Collection entries:
___

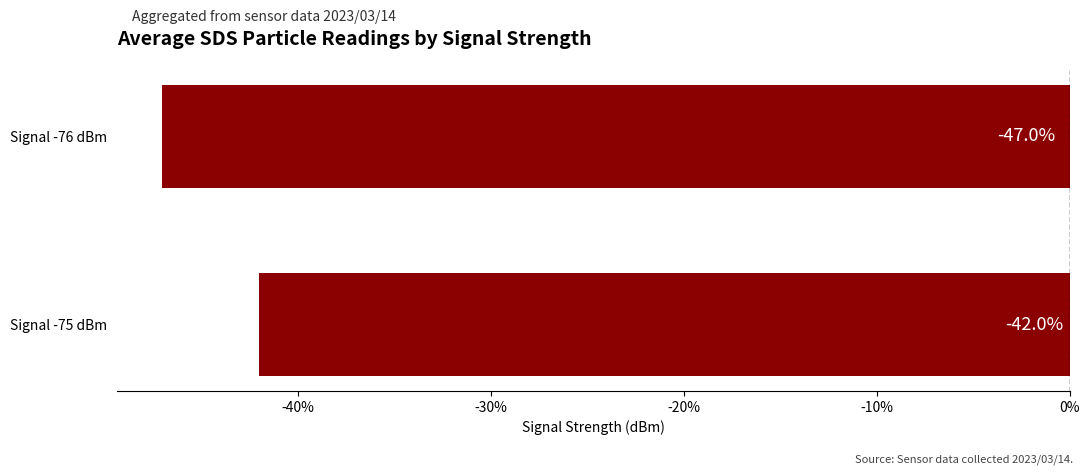

At which category does the chart reach its peak across all series?

Signal -75 dBm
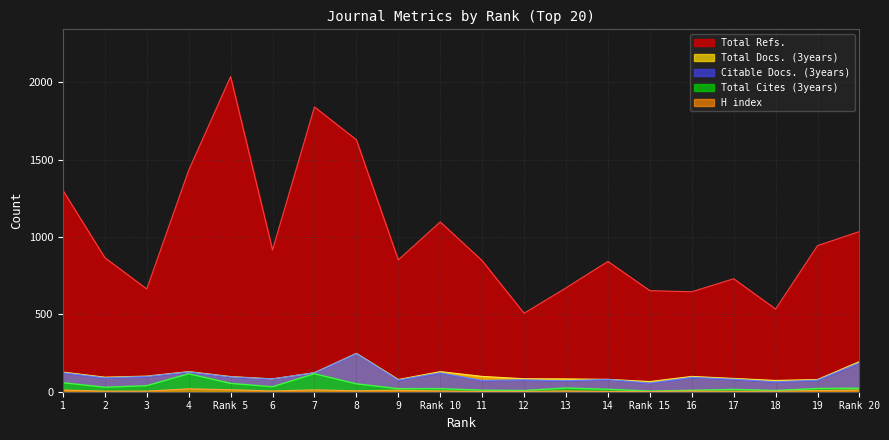

Which series has the largest total across all categories?

Total Refs.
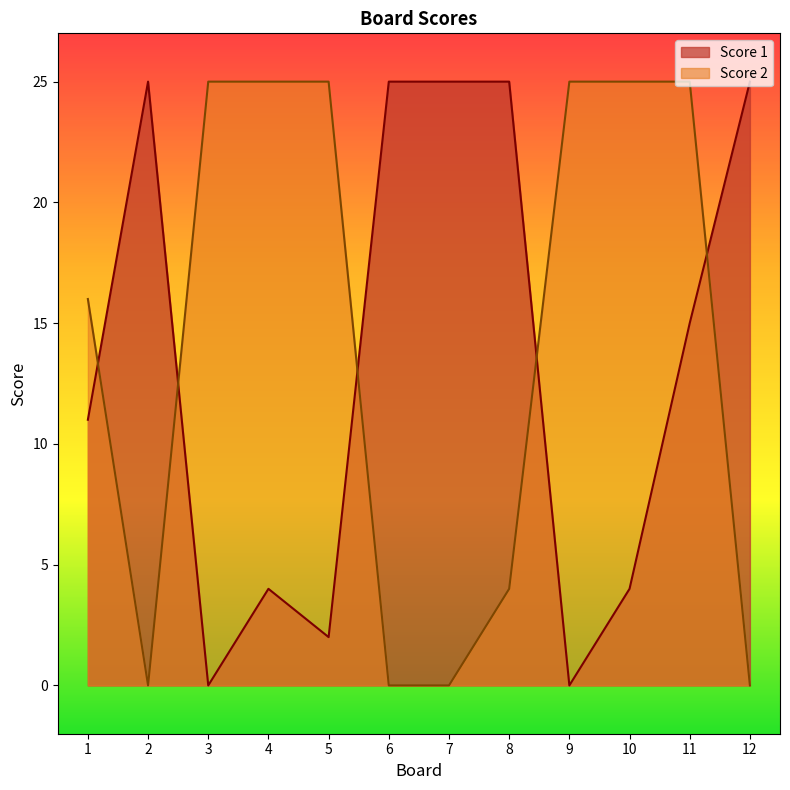

Is it true that Score 1 equals 7 at 1?

False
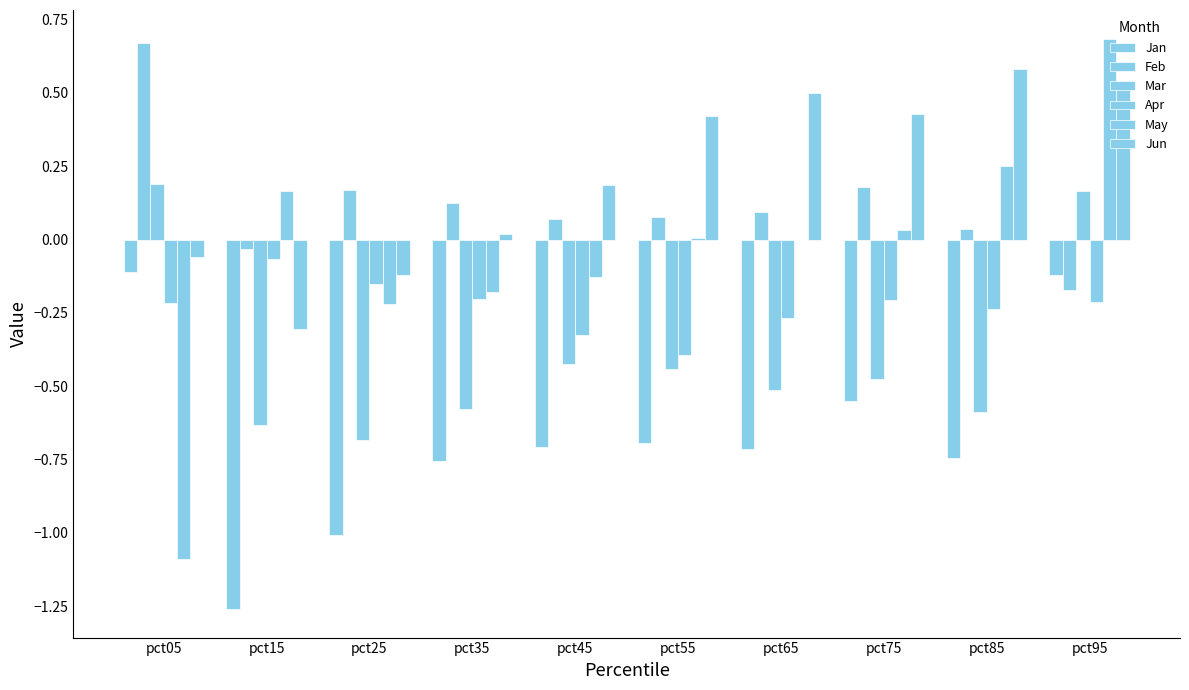

Does the chart contain stacked bars?

No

___

Job:
Convert all of the material above into a JSON list of strings, one string per line, skipping blank lines. Leave the picture lines out of the answer.

Solution:
[
  "At which category does the chart reach its peak across all series?",
  "Signal -75 dBm",
  "Which series has the largest total across all categories?",
  "Total Refs.",
  "Is it true that Score 1 equals 7 at 1?",
  "False",
  "Does the chart contain stacked bars?",
  "No"
]